* Task to carry out
Determine which lines of the records include the word "inputs", and copy them.

§ §

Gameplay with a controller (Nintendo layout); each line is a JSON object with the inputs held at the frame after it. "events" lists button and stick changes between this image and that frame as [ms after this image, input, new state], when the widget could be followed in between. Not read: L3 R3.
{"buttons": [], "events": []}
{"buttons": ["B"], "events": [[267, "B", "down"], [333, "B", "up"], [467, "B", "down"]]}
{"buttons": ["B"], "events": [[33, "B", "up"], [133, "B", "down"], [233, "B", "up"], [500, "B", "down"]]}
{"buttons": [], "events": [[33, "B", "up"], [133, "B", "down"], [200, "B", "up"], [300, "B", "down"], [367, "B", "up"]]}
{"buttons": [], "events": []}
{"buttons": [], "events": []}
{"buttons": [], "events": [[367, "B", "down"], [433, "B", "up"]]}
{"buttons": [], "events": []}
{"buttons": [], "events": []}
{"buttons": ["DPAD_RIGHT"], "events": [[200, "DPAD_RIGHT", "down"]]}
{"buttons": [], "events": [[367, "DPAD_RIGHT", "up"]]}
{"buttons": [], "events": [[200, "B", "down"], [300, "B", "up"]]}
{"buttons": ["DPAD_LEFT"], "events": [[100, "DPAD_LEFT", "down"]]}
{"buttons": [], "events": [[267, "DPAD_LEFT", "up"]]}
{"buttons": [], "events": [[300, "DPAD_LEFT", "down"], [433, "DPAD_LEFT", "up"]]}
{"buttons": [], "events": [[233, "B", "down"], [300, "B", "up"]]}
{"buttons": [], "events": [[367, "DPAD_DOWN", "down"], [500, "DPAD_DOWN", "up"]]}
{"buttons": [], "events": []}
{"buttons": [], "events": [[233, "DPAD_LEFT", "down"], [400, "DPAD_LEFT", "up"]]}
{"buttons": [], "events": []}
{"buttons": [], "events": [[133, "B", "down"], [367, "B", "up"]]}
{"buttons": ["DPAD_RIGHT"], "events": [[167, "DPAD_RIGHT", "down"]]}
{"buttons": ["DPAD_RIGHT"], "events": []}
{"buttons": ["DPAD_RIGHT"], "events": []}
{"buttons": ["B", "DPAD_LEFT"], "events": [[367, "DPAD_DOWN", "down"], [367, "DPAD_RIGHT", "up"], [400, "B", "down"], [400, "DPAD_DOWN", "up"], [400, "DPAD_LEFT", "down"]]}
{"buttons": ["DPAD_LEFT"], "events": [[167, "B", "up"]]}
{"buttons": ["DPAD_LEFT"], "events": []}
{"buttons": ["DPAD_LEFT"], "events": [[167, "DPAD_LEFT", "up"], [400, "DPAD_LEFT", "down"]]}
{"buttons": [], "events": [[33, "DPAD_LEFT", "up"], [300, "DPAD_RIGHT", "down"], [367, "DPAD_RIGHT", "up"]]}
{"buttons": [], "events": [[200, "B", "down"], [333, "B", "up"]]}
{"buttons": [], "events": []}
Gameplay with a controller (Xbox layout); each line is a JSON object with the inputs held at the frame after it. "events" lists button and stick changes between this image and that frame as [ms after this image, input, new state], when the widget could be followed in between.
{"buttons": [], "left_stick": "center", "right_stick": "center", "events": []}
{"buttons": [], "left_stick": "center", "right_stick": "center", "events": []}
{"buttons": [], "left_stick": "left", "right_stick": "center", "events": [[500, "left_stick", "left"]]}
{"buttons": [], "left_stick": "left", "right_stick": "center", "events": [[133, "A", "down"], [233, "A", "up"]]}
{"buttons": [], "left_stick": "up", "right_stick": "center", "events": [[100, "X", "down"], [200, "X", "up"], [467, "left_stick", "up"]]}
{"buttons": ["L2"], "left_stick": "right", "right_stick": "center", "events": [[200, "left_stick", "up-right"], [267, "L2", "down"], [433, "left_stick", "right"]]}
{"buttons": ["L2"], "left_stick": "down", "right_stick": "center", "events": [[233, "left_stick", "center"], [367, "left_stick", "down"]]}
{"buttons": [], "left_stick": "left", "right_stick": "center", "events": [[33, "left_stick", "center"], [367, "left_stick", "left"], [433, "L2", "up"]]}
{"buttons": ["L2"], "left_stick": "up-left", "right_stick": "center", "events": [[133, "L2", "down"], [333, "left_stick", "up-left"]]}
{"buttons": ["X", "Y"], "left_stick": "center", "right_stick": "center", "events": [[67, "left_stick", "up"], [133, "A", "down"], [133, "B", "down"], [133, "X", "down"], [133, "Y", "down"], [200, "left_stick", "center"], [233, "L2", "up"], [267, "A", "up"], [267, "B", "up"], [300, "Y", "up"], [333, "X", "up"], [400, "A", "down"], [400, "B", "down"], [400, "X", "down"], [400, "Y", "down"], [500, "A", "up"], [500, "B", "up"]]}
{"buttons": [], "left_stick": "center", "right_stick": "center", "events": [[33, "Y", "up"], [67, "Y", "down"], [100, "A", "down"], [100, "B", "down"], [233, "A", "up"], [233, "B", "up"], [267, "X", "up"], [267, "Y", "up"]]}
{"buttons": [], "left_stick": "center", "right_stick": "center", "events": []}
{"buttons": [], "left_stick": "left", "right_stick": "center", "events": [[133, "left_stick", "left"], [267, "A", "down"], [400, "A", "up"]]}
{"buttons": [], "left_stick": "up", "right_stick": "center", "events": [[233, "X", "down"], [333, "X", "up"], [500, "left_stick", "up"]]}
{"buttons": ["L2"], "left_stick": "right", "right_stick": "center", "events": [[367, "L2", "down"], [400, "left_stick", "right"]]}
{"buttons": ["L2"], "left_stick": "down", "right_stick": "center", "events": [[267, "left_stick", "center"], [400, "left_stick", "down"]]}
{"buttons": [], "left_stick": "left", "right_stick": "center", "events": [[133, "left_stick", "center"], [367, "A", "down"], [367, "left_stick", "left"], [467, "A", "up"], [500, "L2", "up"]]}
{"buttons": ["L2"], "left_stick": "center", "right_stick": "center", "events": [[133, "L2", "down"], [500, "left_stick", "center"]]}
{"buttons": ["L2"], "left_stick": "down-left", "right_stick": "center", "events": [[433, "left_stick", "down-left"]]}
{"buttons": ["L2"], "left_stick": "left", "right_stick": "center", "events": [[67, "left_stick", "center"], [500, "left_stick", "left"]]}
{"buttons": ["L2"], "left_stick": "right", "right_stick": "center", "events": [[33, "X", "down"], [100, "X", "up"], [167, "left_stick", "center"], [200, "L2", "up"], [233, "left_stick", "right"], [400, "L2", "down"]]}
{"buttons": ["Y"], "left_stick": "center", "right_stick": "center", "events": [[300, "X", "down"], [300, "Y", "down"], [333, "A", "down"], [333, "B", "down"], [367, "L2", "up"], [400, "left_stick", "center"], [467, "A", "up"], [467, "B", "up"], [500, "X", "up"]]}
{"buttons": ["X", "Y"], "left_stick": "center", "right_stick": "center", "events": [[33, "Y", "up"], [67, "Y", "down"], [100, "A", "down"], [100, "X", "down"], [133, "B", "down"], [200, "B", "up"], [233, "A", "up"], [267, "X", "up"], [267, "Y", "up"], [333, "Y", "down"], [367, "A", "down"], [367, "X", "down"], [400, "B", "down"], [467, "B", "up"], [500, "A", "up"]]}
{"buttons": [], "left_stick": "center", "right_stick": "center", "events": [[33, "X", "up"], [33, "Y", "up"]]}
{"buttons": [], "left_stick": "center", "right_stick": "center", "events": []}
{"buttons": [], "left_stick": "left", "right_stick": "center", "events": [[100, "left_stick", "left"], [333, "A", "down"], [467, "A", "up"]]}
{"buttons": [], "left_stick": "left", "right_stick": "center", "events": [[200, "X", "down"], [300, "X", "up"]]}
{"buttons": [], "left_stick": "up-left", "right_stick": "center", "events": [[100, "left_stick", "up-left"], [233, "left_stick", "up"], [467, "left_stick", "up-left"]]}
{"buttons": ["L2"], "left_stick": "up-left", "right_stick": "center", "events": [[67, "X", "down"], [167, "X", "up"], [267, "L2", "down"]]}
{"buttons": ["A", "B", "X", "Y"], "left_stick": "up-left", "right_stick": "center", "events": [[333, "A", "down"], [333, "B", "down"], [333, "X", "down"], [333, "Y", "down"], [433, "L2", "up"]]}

§ §

* Solved problem
Gameplay with a controller (Nintendo layout); each line is a JSON object with the inputs held at the frame after it. "events" lists button and stick changes between this image and that frame as [ms after this image, input, new state], when the widget could be followed in between. Not read: L3 R3.
Gameplay with a controller (Xbox layout); each line is a JSON object with the inputs held at the frame after it. "events" lists button and stick changes between this image and that frame as [ms after this image, input, new state], when the widget could be followed in between.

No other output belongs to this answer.